As a side note, our model do not use Attention. Yolov10, ConvNext, or VitSmall does not fix the issue, either.
EDIT: drop the link to the open source model to avoid confusion, as our model now deviates a lot from the original one
Hmmm, those layers (Einsum / Transpose + MatMul) probably won’t be supportable without a new Extension for it, or depending on the axes involved, it may not be supportable on the current generation chip. MX3 is mainly focused around CNNs, so transpose/matmul especially on the Batch (or just 1st dim) or Channel dimensions can be difficult.
How common is this layer in your network? If it’s only near the beginning or end of the graph, you could try manual cropping [see the other tab on the autocrop tutorial].
Likewise, if the layer is only once or twice in the middle of the network, perhaps cropping into separate sections, then co-compiling the supported sections, would work. If you’d like a tutorial on this just let me know.

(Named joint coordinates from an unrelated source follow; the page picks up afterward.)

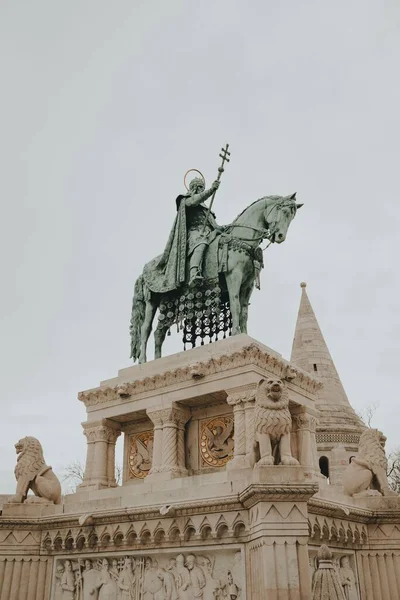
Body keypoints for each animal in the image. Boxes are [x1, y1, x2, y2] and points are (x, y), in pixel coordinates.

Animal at [130, 193, 302, 360]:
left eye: (292, 217)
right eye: (284, 211)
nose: (280, 236)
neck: (241, 239)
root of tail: (142, 273)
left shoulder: (248, 284)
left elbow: (244, 311)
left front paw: (245, 334)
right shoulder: (233, 276)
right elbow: (235, 304)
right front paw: (236, 333)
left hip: (168, 302)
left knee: (159, 332)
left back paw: (157, 359)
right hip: (152, 301)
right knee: (146, 329)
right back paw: (143, 361)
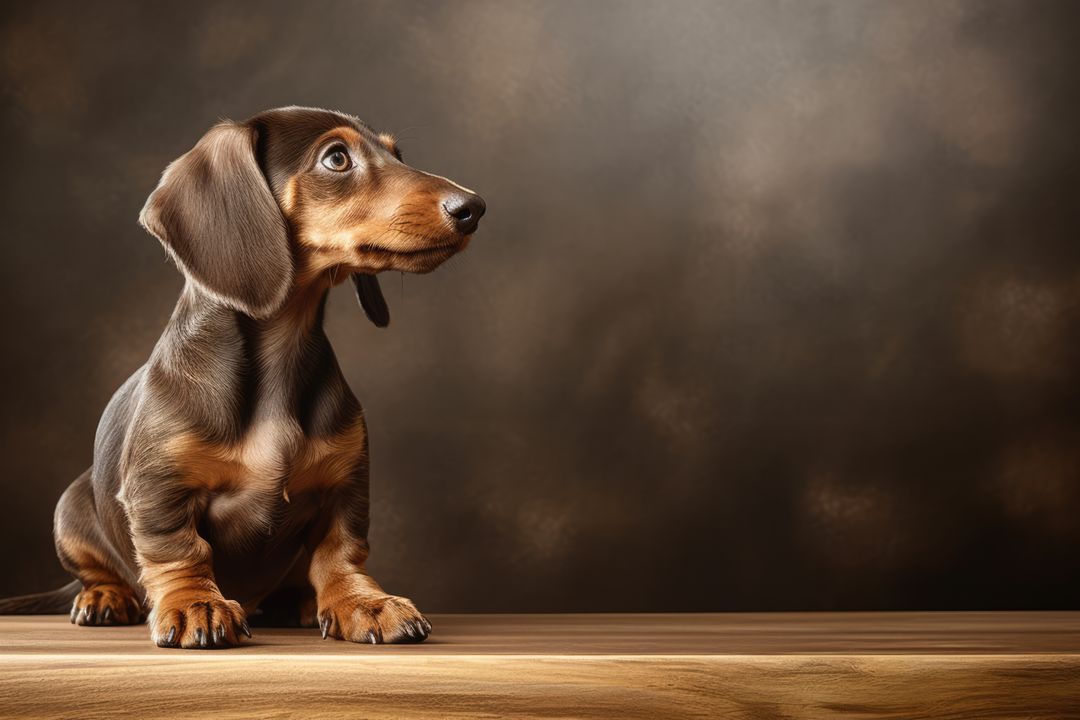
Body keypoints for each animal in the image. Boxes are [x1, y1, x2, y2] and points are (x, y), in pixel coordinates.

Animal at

Such layers appear a few times in the middle of the network, in one of multiple branches, and there are heavy linear layers before and after those layers. If manual cropping is applied, it seems pre- and post-processing models are not run on the accelerator. Is there a way to run all linear layers on the accelerator? Such a tutorial is highly appreciated.

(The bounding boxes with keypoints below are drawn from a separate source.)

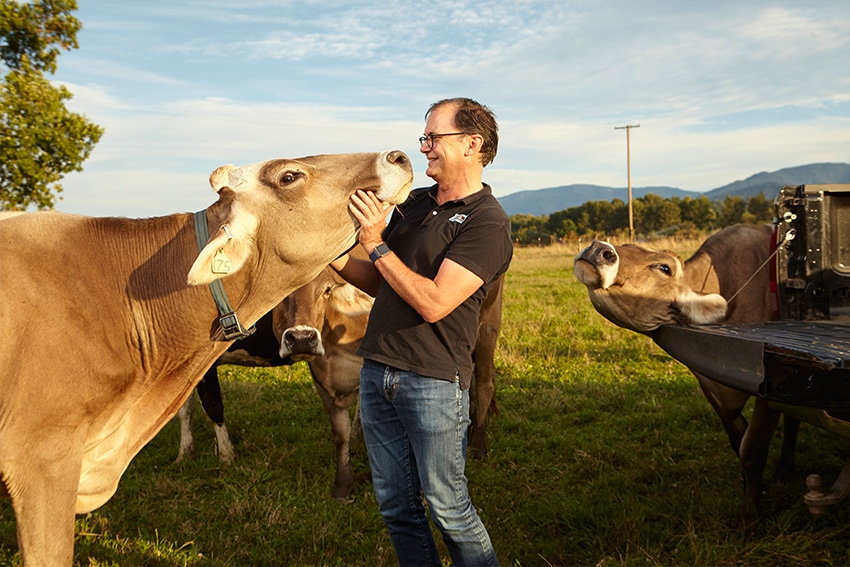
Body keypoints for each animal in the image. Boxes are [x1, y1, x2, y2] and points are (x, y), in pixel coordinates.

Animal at [0, 150, 410, 564]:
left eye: (327, 290)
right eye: (289, 176)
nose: (397, 157)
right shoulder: (44, 464)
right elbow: (203, 407)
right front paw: (196, 453)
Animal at [572, 224, 800, 532]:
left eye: (664, 267)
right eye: (626, 245)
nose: (598, 248)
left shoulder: (768, 387)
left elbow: (752, 449)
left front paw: (751, 517)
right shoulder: (710, 387)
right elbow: (738, 442)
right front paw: (754, 488)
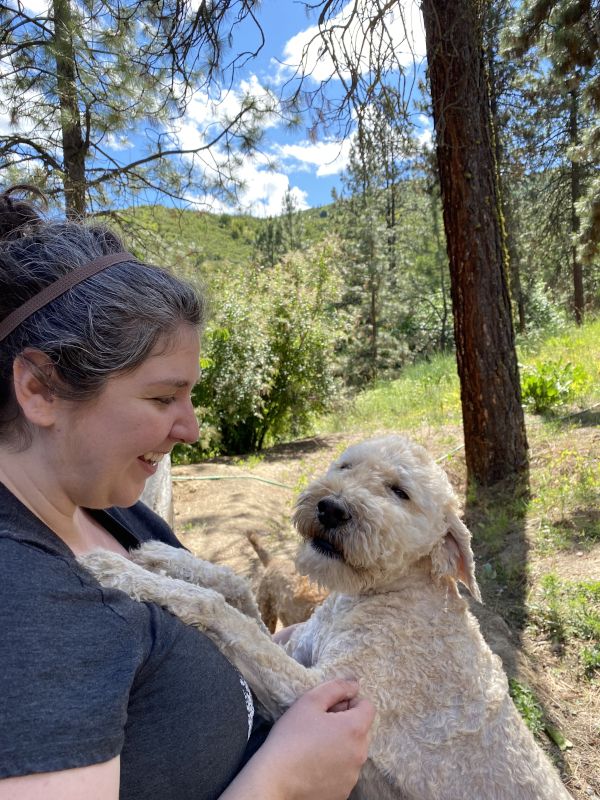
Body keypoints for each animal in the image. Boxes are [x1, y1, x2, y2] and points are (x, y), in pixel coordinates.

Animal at [81, 438, 572, 800]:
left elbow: (218, 610)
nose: (332, 509)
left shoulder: (315, 689)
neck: (376, 594)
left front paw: (119, 571)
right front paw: (159, 557)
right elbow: (233, 588)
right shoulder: (292, 645)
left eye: (400, 492)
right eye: (345, 466)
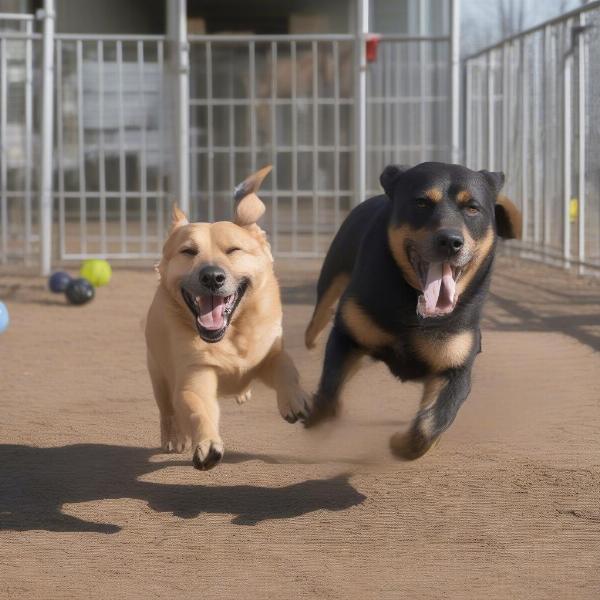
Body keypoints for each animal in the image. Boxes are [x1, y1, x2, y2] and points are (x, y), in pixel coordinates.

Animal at [145, 166, 310, 472]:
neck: (230, 337)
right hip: (157, 369)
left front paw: (295, 400)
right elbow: (196, 406)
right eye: (188, 251)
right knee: (167, 408)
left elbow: (287, 370)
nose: (212, 276)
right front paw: (207, 444)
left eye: (234, 250)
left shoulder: (270, 355)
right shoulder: (195, 373)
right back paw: (174, 437)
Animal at [304, 162, 520, 458]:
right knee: (321, 311)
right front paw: (316, 415)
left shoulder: (454, 366)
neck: (417, 310)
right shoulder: (349, 335)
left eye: (472, 208)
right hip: (334, 269)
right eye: (421, 203)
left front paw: (401, 443)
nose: (450, 241)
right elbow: (329, 393)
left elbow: (431, 424)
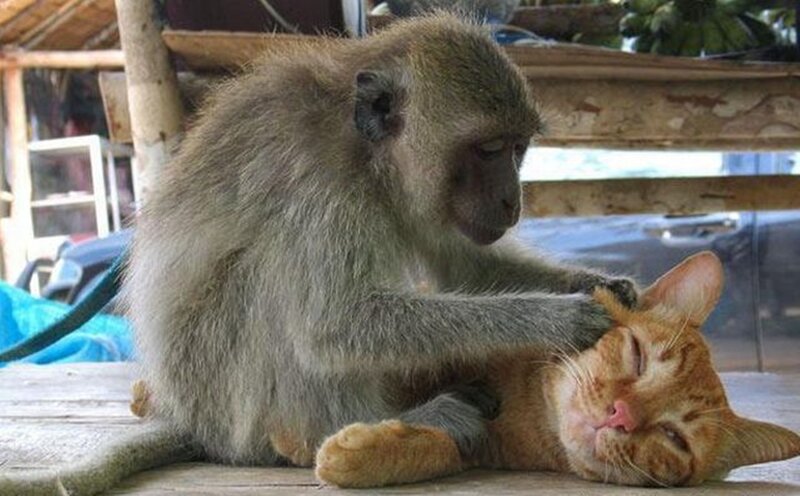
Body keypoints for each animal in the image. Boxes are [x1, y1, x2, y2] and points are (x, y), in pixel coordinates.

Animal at [0, 13, 636, 495]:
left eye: (518, 148)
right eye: (488, 150)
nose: (512, 199)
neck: (367, 156)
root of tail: (189, 416)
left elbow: (468, 266)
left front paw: (598, 283)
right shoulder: (318, 183)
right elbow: (334, 325)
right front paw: (552, 320)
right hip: (226, 402)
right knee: (271, 282)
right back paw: (368, 427)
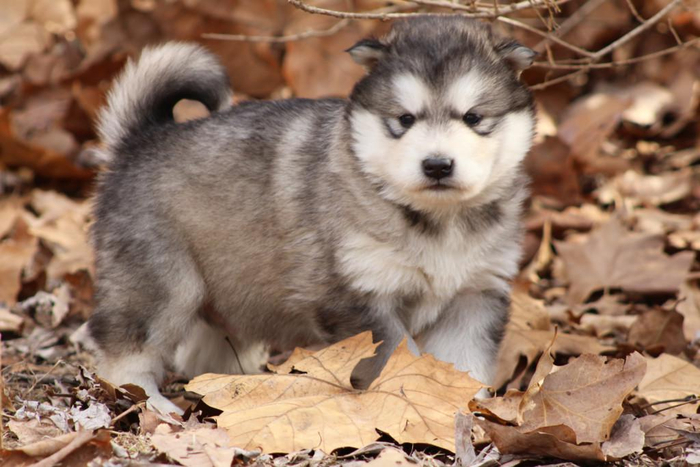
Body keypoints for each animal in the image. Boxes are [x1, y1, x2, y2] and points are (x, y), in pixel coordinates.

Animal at [88, 16, 536, 415]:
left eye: (473, 117)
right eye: (404, 120)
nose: (438, 165)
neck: (439, 221)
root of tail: (143, 138)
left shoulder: (475, 295)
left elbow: (463, 364)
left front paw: (460, 410)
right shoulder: (360, 298)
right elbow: (396, 356)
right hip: (162, 283)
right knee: (126, 349)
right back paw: (152, 403)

Here’s an example where there’s 1 instance of the unsupported block in the middle of the network:
Crop the 1st supported section with mx_nc -m model.onnx --outputs "layer_just_before_the_unsupported_block”. You can kill it early with Ctrl+C, since we only need the cropping to happen, not yet compile to DFP.
You’ll get back model_crop.onnx as the supported section, and model_post.onnx as the rest of the network
Rename model_crop to mappable_part1.onnx and model_post to the_rest.onnx
Crop the 2nd supported section with mx_nc -m the_rest.onnx --inputs “layer_just_after_the_unsupported_block”, and again kill early with Ctrl+C
the_rest_crop.onnx is our 2nd mappable section, so rename it to mappable_part2.onnx
the_rest_pre.onnx is the isolated unsupported layer, rename it something like einsum_block.onnx
Compile the two supported sections together into 1 DFP with mx_nc -m mappable_part1.onnx mappable_part2.onnx, get models.dfp
Set the preprocessing model for model_idx=1 (mappable_part2.onnx) with accl.set_preprocessing_model(“einsum_block.onnx”, model_idx=1)

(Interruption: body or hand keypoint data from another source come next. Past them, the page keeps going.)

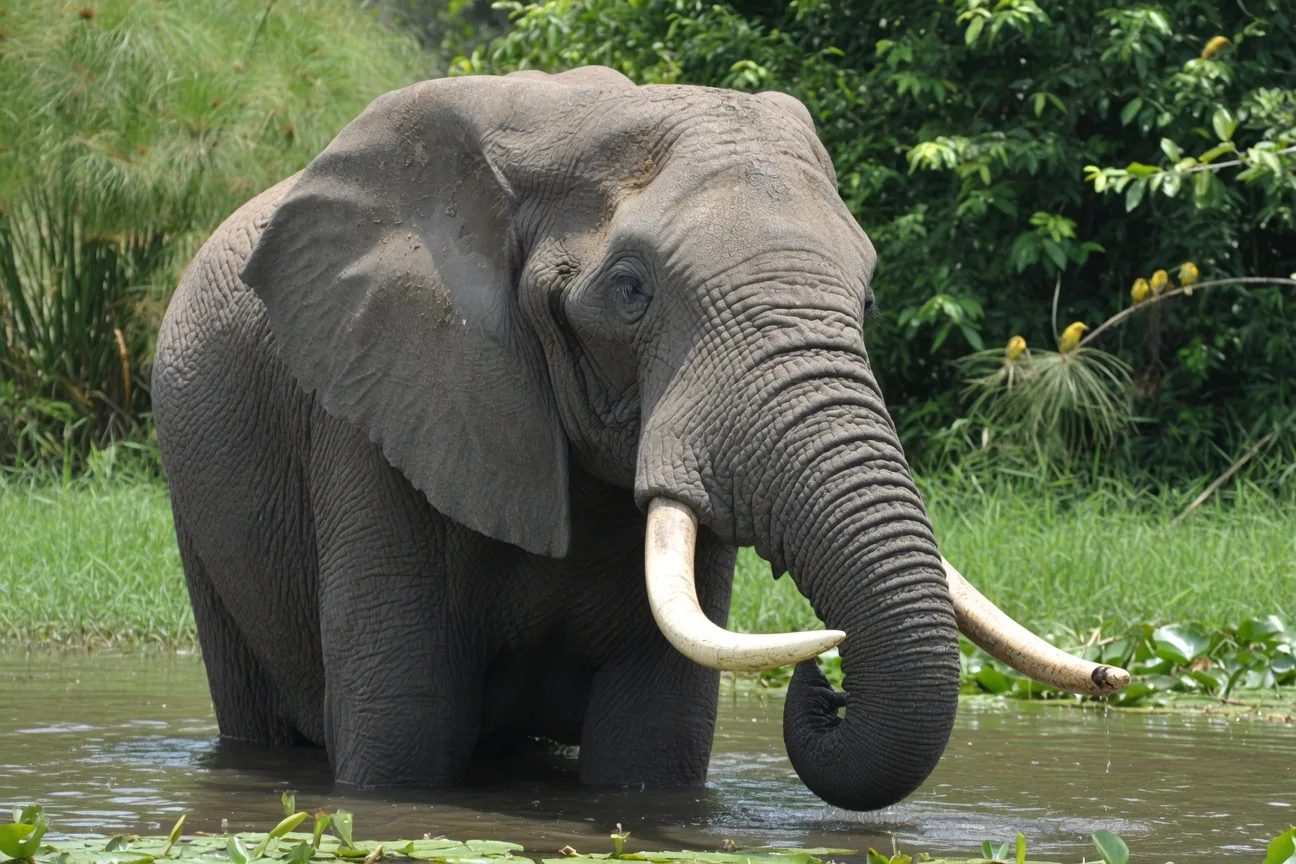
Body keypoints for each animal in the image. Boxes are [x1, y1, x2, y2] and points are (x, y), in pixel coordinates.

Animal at [152, 65, 1127, 812]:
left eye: (872, 296)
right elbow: (405, 729)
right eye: (630, 292)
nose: (825, 679)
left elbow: (654, 742)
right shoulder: (377, 410)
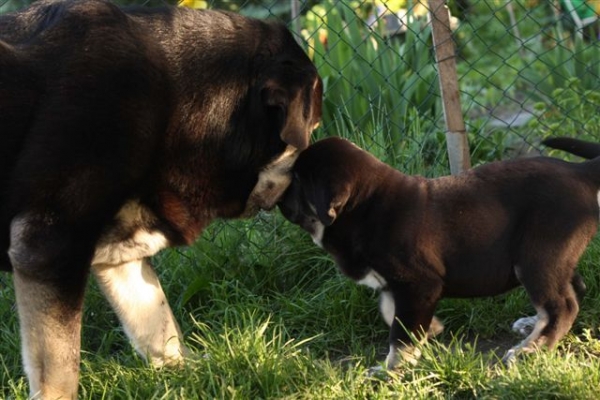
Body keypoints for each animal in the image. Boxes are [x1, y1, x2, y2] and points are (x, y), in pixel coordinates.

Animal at [0, 0, 324, 396]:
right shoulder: (50, 244)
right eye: (312, 126)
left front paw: (193, 375)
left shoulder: (120, 250)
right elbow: (60, 365)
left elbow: (158, 320)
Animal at [278, 138, 596, 372]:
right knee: (574, 288)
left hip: (536, 258)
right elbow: (391, 313)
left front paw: (390, 370)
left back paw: (530, 349)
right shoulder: (398, 287)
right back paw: (531, 326)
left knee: (562, 305)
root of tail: (579, 171)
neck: (364, 208)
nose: (278, 196)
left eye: (297, 180)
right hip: (555, 257)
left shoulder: (417, 283)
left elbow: (400, 332)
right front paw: (430, 328)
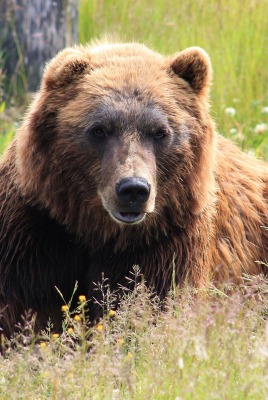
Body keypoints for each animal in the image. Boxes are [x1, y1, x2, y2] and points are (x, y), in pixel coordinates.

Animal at [0, 39, 266, 334]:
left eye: (160, 131)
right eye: (100, 129)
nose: (134, 189)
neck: (95, 229)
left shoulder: (166, 238)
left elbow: (148, 306)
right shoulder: (36, 227)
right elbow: (23, 306)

Define your input and output callbacks for both model_idx:
model_idx=0 should have
input callback: gets original input image [optionally pushing to a global queue if you want to draw on the original image before displaying]
output callback: gets the intermediate output feature maps and just pushes them to a queue
model_idx=1 should have
input callback: pops from model 0’s output fmaps from the queue and sends them directly to the accelerator
AsyncAccl will call the einsum_block.onnx “preprocessing” model under the hood.
output callback: now you have the final model output. Do post-processing, such as drawing and displaying, here.
If there are multiple instances in the middle of the network, unfortunately this process will have to be duplicated for each section, e.g. 3 instances of the unsupported block would end up having 4 model sections on running on the MX3 (model_idx 0,1,2,3) plus 3 separate “preprocessing” models attached (to model_idx 1,2,3).